▸ Exercises
• A. Retype the part of the Advent Rising forum thread starting with "If you think" and going on through "some background applications.".
• B. Using the Advent Rising forum thread, say whether each statement below agrees with it. Answer yes or no for each and quote the words of the thread that decide it.
(i) The first poster's video card is a Geforce 7900GT with 256MB.
(ii) McTimson advises lowering the graphics settings to slow the game down.
(iii) The poster using a MacBook Pro says the cut scenes also run too fast.

▸ Text provided

....................

# Advent Rising - PC (super turbo mode)



## maxx1812 (Dec 15, 2006)

I recently purchased Advent Rising for the PC. When I installed it, I was expecting to have a smooth running game. The fact is, it runs too smooth. I think my computer could be too fast for this game.

I currently am running an Abit AN8 32X motherboard with an AMD Athlon 64 X2 4400+ processor, 2GB of Corsair XMS memory, and a Geforce 7900GT 256MB video card.

When running the game, I have nothing taking up any of my decent size of resources.

Here is the best way that I can describe the way the game runs:

Remember Windows 95? Remember those older games that ran in DOS? Remember having a system that was pretty close to top-of-the-line? Remember that cool turbo button on the front of the case? Remember playing your favorite game in DOS with the turbo button disabled because if you didn't, it was running too fast and impossible to play?

That is exactly what is happening to Advent Rising on my computer.

I would like a clue on how to fix this problem. I already checked around for a patch and have not found one.


----------



## McTimson (Aug 16, 2002)

First, make sure you have the latest drivers for your system, mainly your video card.

If you think it really is going too fast, try maxing out all the graphics settings - make your system work to play the game. If it's still going too fast, try running some background applications. 

I've never really seen a system too fast for a game, except old games. I would think that all new games have the proper code in them to allow for faster systems, but who knows. Is it really too fast? I mean, do you like fly around maps or something? I'm just having trouble imagining what a game that's 'too smooth' would look like.


----------



## maxx1812 (Dec 15, 2006)

I have tried running Pinnacle Studios 10 with a HUGE video in the background and it's still the same. All drivers are up to date, all settings are at max.

When trying to even go anywhere, I tell it to walk forward, and half a second later, I'm across the room.


----------



## McTimson (Aug 16, 2002)

Do you have any joysticks or other game controllers connected at the same time? If you do, try unplugging them. 

Have you tried reinstalling the game yet?


----------



## maxx1812 (Dec 15, 2006)

I had this question posted in another forum and I did get this reply:

http://www.amd.com/us-en/Processors/TechnicalResources/0,,30_182_871_9706,00.html

This is AMD's dual core optimizer. It did fix my problem.

So, just in case anyone does run into any similar problems with any games, here's the solution.


----------



## Cadian_207th (Nov 28, 2007)

I'm at a loss here and I know this isn't exactly the place to go looking. But I've looked every where for a method of fixing Advent Rising since I just got it. I too have the framerate issue where everything is too fast and jerky on the screen to be playable. I've not found anything that will help me fix this or guide me through the process. Anybody know anything about this game?

-BF


----------



## IamSightUnseen (Jan 11, 2008)

I'm running Windows XP on a MacBook Pro via BootCamp.
So, Intel dual core, 2.3 GHz, 3 GB Ram, a very generous Win XP partition, ATI 256 mb graphics. 

All other games run normally, but Advent Rising is somehow revved beyond anything I have ever seen before. Cut scenes are normal, I noticed the timing on subtitles are way off from what's being said, and Gideon moves with such speed as to make Advent Rising unplayable on my computer. It's disappointing, I'm very much looking forward to this game and its story. 

Does anyone else have this problem? Has anyone found a solution? 

It seems that this isn't being discussed anywhere else online.

....................

▸ Supplied material

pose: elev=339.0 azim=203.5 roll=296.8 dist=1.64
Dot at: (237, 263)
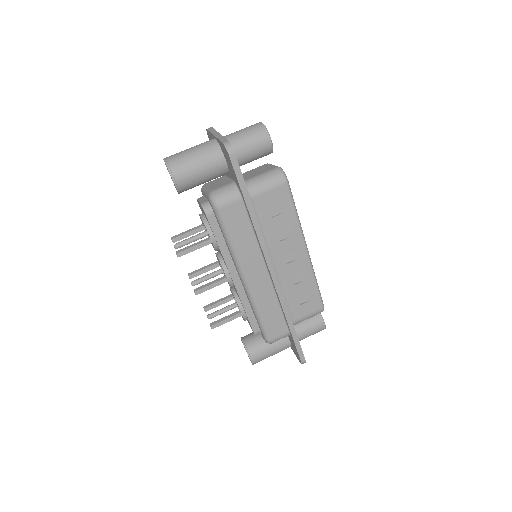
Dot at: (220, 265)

....................

▸ Results by task
• A.
If you think it really is going too fast, try maxing out all the graphics settings - make your system work to play the game. If it's still going too fast, try running some background applications.

• B.
(i) Yes: "a Geforce 7900GT 256MB video card"
(ii) No: "try maxing out all the graphics settings - make your system work to play the game"
(iii) No: "Cut scenes are normal"